_What needs to be done_: Please reproduce the data below from its start up to and including the line with "lavadora aos mais diferentes usos.", switching "bolso" to "orçamento" and leaving everything else unchanged.

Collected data
=-=-=-=-=

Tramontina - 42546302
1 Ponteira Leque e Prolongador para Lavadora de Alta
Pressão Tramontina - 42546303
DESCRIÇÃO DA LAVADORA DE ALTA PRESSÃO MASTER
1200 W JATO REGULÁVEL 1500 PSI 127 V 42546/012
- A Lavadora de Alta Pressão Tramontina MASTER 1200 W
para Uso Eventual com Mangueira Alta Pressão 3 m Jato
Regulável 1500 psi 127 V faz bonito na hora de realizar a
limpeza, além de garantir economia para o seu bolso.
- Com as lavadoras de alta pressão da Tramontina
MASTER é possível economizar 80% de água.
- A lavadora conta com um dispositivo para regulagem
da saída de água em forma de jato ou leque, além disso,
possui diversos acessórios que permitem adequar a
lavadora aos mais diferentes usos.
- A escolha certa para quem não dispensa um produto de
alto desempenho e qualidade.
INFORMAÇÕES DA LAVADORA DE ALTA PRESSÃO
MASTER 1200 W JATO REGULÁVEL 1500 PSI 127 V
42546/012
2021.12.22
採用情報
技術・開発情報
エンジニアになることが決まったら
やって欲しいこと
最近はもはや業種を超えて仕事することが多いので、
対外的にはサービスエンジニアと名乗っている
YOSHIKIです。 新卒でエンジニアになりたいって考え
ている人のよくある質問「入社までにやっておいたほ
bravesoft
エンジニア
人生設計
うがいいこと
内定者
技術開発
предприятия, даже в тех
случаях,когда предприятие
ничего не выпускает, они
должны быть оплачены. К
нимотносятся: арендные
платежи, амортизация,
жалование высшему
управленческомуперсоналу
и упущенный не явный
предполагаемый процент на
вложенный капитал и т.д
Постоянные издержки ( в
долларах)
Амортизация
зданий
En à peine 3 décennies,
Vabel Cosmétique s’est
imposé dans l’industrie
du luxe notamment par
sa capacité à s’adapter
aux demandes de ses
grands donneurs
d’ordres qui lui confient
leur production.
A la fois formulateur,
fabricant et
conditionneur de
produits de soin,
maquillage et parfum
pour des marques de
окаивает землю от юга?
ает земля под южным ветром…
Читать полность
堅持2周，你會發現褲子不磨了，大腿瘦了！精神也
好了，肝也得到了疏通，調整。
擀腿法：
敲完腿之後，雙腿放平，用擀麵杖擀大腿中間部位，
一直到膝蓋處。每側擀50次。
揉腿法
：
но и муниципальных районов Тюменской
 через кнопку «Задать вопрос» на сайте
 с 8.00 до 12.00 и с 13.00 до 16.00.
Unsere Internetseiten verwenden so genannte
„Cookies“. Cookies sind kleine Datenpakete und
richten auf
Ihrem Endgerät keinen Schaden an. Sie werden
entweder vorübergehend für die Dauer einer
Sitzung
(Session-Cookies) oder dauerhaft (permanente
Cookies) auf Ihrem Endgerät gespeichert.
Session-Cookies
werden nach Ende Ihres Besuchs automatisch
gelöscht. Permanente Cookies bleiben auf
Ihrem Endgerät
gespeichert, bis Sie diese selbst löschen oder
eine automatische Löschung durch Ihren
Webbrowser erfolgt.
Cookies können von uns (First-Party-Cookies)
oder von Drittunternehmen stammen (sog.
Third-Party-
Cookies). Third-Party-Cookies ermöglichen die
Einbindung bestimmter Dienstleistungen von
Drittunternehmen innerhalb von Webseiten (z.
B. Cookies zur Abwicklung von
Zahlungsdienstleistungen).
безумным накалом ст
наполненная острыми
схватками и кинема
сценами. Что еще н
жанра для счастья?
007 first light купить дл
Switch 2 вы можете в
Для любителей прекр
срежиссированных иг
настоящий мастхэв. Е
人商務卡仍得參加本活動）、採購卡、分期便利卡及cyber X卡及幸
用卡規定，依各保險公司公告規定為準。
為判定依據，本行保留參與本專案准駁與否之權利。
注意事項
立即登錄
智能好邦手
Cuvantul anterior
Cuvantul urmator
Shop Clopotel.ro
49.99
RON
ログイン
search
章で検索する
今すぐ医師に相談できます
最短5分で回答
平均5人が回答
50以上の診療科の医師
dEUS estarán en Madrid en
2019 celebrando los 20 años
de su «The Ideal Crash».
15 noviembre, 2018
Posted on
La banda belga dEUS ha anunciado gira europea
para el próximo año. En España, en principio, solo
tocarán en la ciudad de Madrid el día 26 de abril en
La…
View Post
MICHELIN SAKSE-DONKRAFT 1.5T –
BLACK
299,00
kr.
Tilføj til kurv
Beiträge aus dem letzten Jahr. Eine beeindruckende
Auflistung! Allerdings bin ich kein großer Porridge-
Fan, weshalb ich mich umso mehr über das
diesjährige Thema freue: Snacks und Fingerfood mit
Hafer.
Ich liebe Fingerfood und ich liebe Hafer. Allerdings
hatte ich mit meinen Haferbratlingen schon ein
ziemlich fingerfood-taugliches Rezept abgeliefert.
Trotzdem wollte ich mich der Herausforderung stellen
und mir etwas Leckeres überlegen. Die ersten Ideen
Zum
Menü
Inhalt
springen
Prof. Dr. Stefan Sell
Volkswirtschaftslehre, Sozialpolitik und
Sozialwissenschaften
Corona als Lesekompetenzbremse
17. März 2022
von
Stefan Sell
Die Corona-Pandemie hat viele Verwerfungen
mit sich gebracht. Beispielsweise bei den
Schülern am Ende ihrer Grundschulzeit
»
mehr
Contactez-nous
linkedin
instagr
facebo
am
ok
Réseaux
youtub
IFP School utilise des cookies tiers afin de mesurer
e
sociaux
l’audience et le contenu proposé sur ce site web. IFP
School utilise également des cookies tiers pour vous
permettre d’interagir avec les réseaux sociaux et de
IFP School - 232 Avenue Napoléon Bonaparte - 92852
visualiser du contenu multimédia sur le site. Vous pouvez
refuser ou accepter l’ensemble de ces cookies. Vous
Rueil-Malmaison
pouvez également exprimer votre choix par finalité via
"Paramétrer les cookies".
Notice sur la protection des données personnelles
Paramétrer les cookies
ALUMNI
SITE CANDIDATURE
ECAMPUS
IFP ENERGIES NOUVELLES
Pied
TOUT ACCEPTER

=-=-=-=-=

_Result of this exercise_:
Tramontina - 42546302
1 Ponteira Leque e Prolongador para Lavadora de Alta
Pressão Tramontina - 42546303
DESCRIÇÃO DA LAVADORA DE ALTA PRESSÃO MASTER
1200 W JATO REGULÁVEL 1500 PSI 127 V 42546/012
- A Lavadora de Alta Pressão Tramontina MASTER 1200 W
para Uso Eventual com Mangueira Alta Pressão 3 m Jato
Regulável 1500 psi 127 V faz bonito na hora de realizar a
limpeza, além de garantir economia para o seu orçamento.
- Com as lavadoras de alta pressão da Tramontina
MASTER é possível economizar 80% de água.
- A lavadora conta com um dispositivo para regulagem
da saída de água em forma de jato ou leque, além disso,
possui diversos acessórios que permitem adequar a
lavadora aos mais diferentes usos.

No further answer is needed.